--- EXCERPT TO READ ---
- - -

Environment
Green industry receives legal support
  • | VNS | December 10, 2012 04:07 PM
Vietnam is changing its legal framework to help the environmental services industry grow, according to Deputy Minister of Natural Resources and Environment Bui Cach Tuyen.
 
 The Fococev Cassava Starch Processing Factory in the central province of Ninh Thuan was fined for discharging untreated waste water in May this year.
The current legal system was still fragmented and lacked regulations for environmental services providers, Tuyen said while chairing a workshop for environmental regulators and experts in HCM City last week.

Due to the lack of regulations, the current system of environmental services providers did not meet demand, said Vu Dinh Nam, from the Vietnam Administration of Environment, so the new framework should include incentives to engage the private sector.

Statistics from the Ministry of Natural Resources and Environment reveal that the environmental services industry has great potential to thrive as the capacity to treat urban waste water only meets 10 per cent of the demand.

For example, 90 per cent of enterprises discharge waste water that fails to meet environmental standards; every day, about 2 million cubic metres of waste water are discharged directly into surface water sources from urban households, hospitals and manufacturing industries.

Among the six types of environmental services, participants focused on the low quality of environmental impact assessments (EIA).

A representative from southern Tien Giang Province's Department of Natural Resources and Environment said even though there were 20 consulting companies that provided EIA services, not a single one was capable of satisfying the department's needs.

- - -

(Entries drawn from a collection)

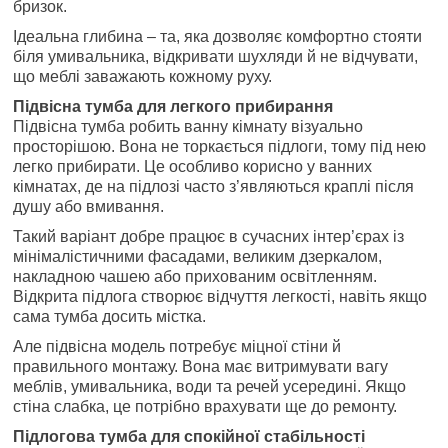
бризок.
Ідеальна глибина – та, яка дозволяє комфортно стояти
біля умивальника, відкривати шухляди й не відчувати,
що меблі заважають кожному руху.
Підвісна тумба для легкого прибирання
Підвісна тумба робить ванну кімнату візуально
просторішою. Вона не торкається підлоги, тому під нею
легко прибирати. Це особливо корисно у ванних
кімнатах, де на підлозі часто з’являються краплі після
душу або вмивання.
Такий варіант добре працює в сучасних інтер’єрах із
мінімалістичними фасадами, великим дзеркалом,
накладною чашею або прихованим освітленням.
Відкрита підлога створює відчуття легкості, навіть якщо
сама тумба досить містка.
Але підвісна модель потребує міцної стіни й
правильного монтажу. Вона має витримувати вагу
меблів, умивальника, води та речей усередині. Якщо
стіна слабка, це потрібно врахувати ще до ремонту.
Підлогова тумба для спокійної стабільності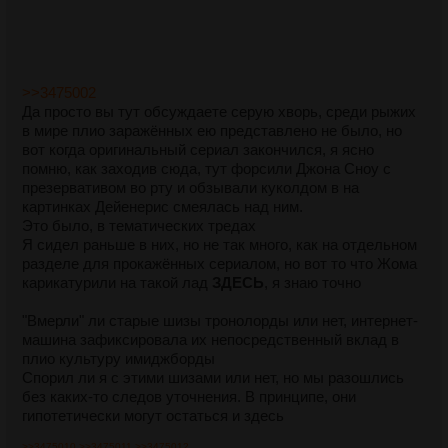
>>3475002
Да просто вы тут обсуждаете серую хворь, среди рыжих
в мире плио заражённых ею представлено не было, но
вот когда оригинальный сериал закончился, я ясно
помню, как заходив сюда, тут форсили Джона Сноу с
презервативом во рту и обзывали куколдом в на
картинках Дейенерис смеялась над ним.
Это было, в тематических тредах
Я сидел раньше в них, но не так много, как на отдельном
разделе для прокажённых сериалом, но вот то что Жома
карикатурили на такой лад
ЗДЕСЬ
, я знаю точно
"Вмерли" ли старые шизы тронолорды или нет, интернет-
машина зафиксировала их непосредственный вклад в
плио культуру имиджборды
Спорил ли я с этими шизами или нет, но мы разошлись
без каких-то следов уточнения. В принципе, они
гипотетически могут остаться и здесь
>>3475010
>>3475011
>>3475012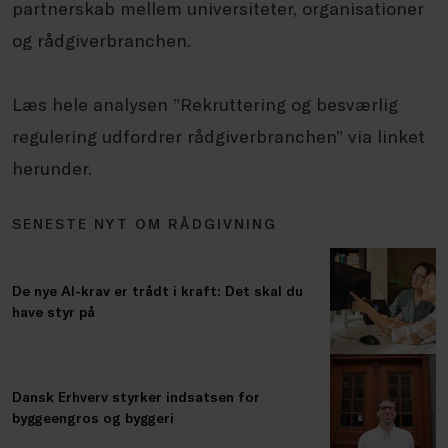
partnerskab mellem universiteter, organisationer
og rådgiverbranchen.
Læs hele analysen ”Rekruttering og besværlig
regulering udfordrer rådgiverbranchen” via linket
herunder.
SENESTE NYT OM RÅDGIVNING
De nye AI-krav er trådt i kraft: Det skal du
have styr på
Dansk Erhverv styrker indsatsen for
byggeengros og byggeri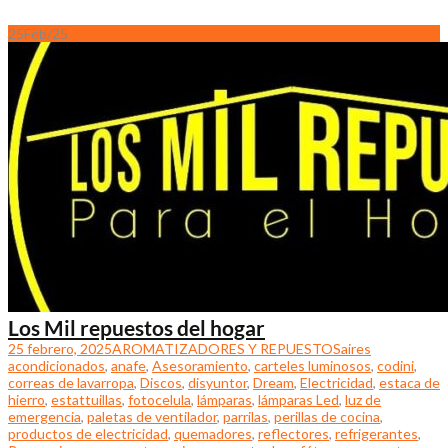
25
Feb/25
Los Mil repuestos del hogar
25 febrero, 2025
AROMATIZADORES Y REPUESTOS
aires
acondicionados
,
anafe
,
Asesoramiento
,
carteles luminosos
,
codini
,
correas de lavarropa
,
Discos
,
disyuntor
,
Dream
,
Electricidad
,
estaca de
hierro
,
estattuillas
,
fotocelula
,
lámparas
,
lámparas Led
,
luz de
emergencia
,
paletas de ventilador
,
parrilas
,
perillas de cocina
,
productos de electricidad
,
quemadores
,
reflectores
,
refrigerantes
,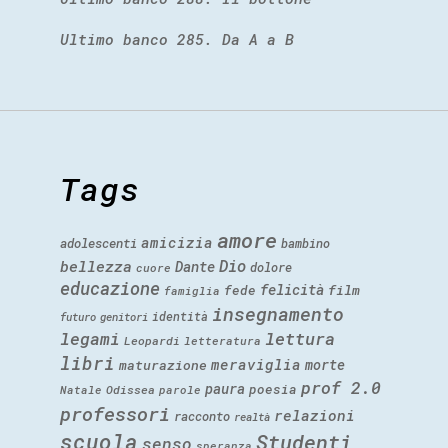
Ultimo banco 285. Da A a B
Tags
amore
amicizia
adolescenti
bambino
Dio
bellezza
Dante
dolore
cuore
educazione
felicità
fede
film
famiglia
insegnamento
identità
futuro
genitori
legami
lettura
Leopardi
letteratura
libri
meraviglia
morte
maturazione
prof 2.0
paura
poesia
Natale
Odissea
parole
professori
relazioni
racconto
realtà
scuola
Studenti
senso
speranza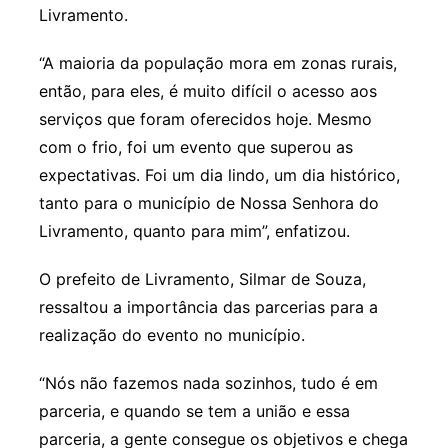
Livramento.
“A maioria da população mora em zonas rurais,
então, para eles, é muito difícil o acesso aos
serviços que foram oferecidos hoje. Mesmo
com o frio, foi um evento que superou as
expectativas. Foi um dia lindo, um dia histórico,
tanto para o município de Nossa Senhora do
Livramento, quanto para mim”, enfatizou.
O prefeito de Livramento, Silmar de Souza,
ressaltou a importância das parcerias para a
realização do evento no município.
“Nós não fazemos nada sozinhos, tudo é em
parceria, e quando se tem a união e essa
parceria, a gente consegue os objetivos e chega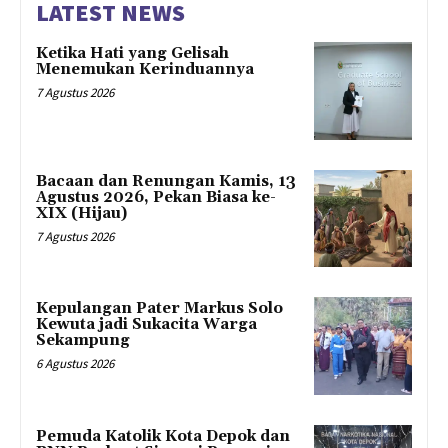
LATEST NEWS
Ketika Hati yang Gelisah
Menemukan Kerinduannya
7 Agustus 2026
Bacaan dan Renungan Kamis, 13
Agustus 2026, Pekan Biasa ke-
XIX (Hijau)
7 Agustus 2026
Kepulangan Pater Markus Solo
Kewuta jadi Sukacita Warga
Sekampung
6 Agustus 2026
Pemuda Katolik Kota Depok dan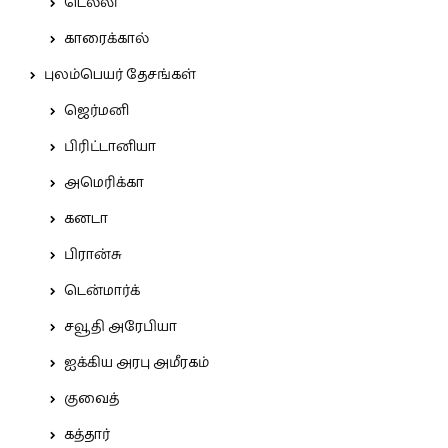
டெல்லி
காரைக்கால்
புலம்பெயர் தேசங்கள்
ஜெர்மனி
பிரிட்டானியா
அமெரிக்கா
கனடா
பிரான்சு
டென்மார்க்
சவூதி அரேபியா
ஐக்கிய அரபு அமீரகம்
குவைத்
கத்தார்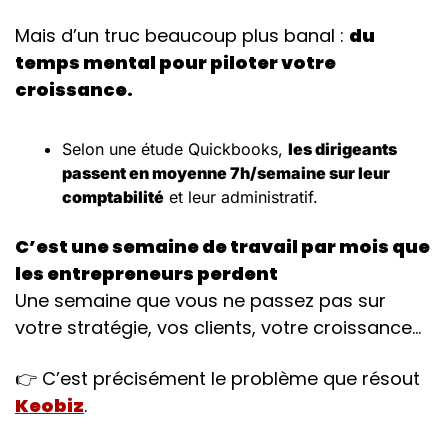
Mais d’un truc beaucoup plus banal : 
du 
temps mental pour piloter votre 
croissance.
Selon une étude Quickbooks, 
les dirigeants  
passent en moyenne 7h/semaine sur leur 
comptabilité
 et leur administratif.
C’est une semaine de travail par mois que 
les entrepreneurs perdent 
Une semaine que vous ne passez pas sur
votre stratégie, vos clients, votre croissance…
👉 C’est précisément le problème que résout 
Keobiz
.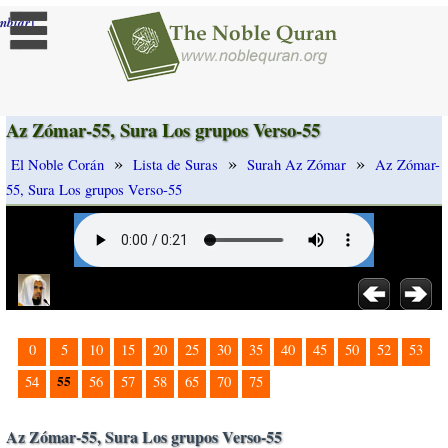
]
mbiar
Az Zómar-55, Sura Los grupos Verso-55
»
»
»
El Noble Corán
Lista de Suras
Surah Az Zómar
Az Zómar-
55, Sura Los grupos Verso-55
0
5
10
15
20
25
30
35
40
45
50
52
53
55
54
56
57
58
65
70
75
Az Zómar-55, Sura Los grupos Verso-55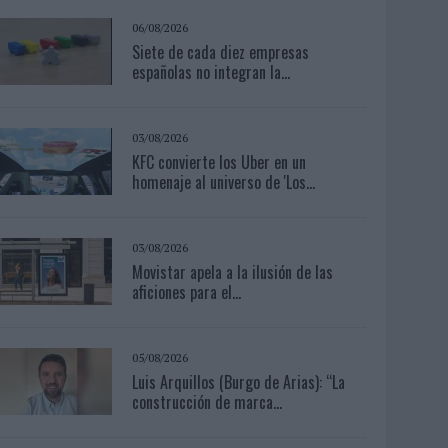
06/08/2026
Siete de cada diez empresas
españolas no integran la...
03/08/2026
KFC convierte los Uber en un
homenaje al universo de 'Los...
03/08/2026
Movistar apela a la ilusión de las
aficiones para el...
05/08/2026
Luis Arquillos (Burgo de Arias): “La
construcción de marca...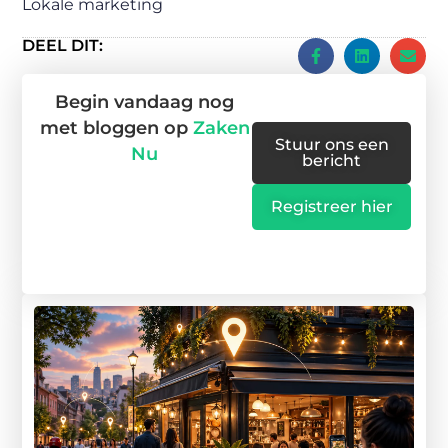
Lokale marketing
DEEL DIT:
Begin vandaag nog
met bloggen op
Zaken
Stuur ons een
Nu
bericht
Registreer hier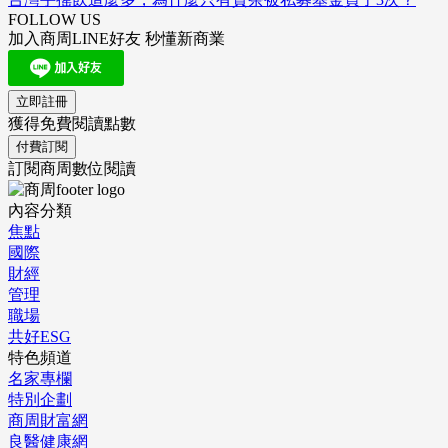
FOLLOW US
加入商周LINE好友 秒懂新商業
立即註冊
獲得免費閱讀點數
付費訂閱
訂閱商周數位閱讀
內容分類
焦點
國際
財經
管理
職場
共好ESG
特色頻道
名家專欄
特別企劃
商周財富網
良醫健康網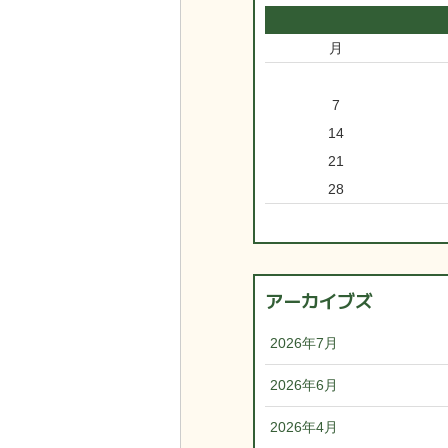
月
7
14
21
28
アーカイブズ
2026年7月
2026年6月
2026年4月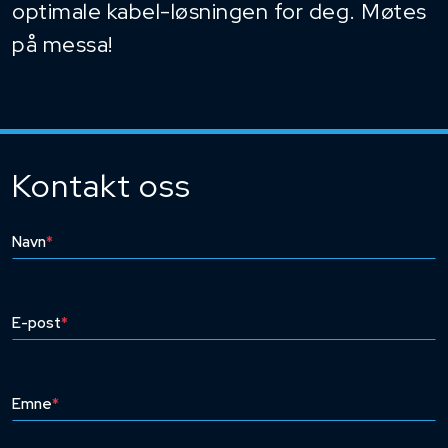
optimale kabel-løsningen for deg. Møtes
på messa!
Kontakt oss
Navn
*
E-post
*
Emne
*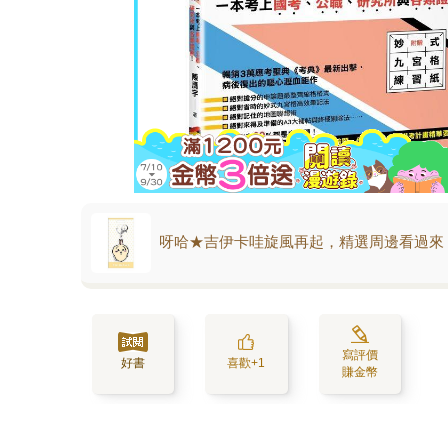
呀哈★吉伊卡哇旋風再起，精選周邊看過來
寫評價
好書
喜歡+1
賺金幣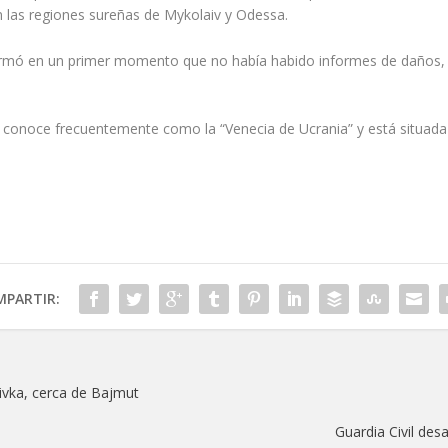
 las regiones sureñas de Mykolaiv y Odessa.
firmó en un primer momento que no había habido informes de daños, s
conoce frecuentemente como la “Venecia de Ucrania” y está situada e
PARTIR:
ivka, cerca de Bajmut
Guardia Civil desa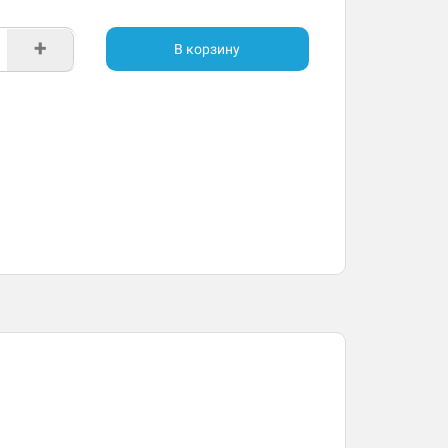
+
В корзину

- - -

--- ACTIVITIES ---
**a.** In the article on Vietnam's environmental services industry, how much of the demand does the capacity to treat urban waste water meet?
**b.** Carry on the article about Vietnam's environmental services industry, picking up after its final sentence.
Nothing in the listing is needed for this work.

--- ANSWERS PER TASK ---
**a.** Only 10 percent of the demand.

**b.**
"Many EIA reports were done on a wholesale cut-and-paste basis, and they deployed a reactive policy, meaning they would rather fix the EIA when requested rather than come up with an error-free version on the first try," he said. He cited the example of the EIA for two Dong Nai hydropower plants near Cat Tien Park, whose implementation has been put on hold. It was found that the documents were entirely copied from several EIAs for other projects. "Had this practice gone undetected by the media, it would have caused huge damage to the environment," he said.

Meanwhile, a representative from central Binh Dinh Province's Department of Natural Resources and Environment pointed out that while environmental engineers were trained to help protect the environment, they could often be found showing enterprises how to exploit the legal system's loopholes.

In 2010, Prime Minister Nguyen Tan Dung approved the programme on the development of environmental services and appointed the Ministry of Natural Resources and Environment to improve the legal framework component.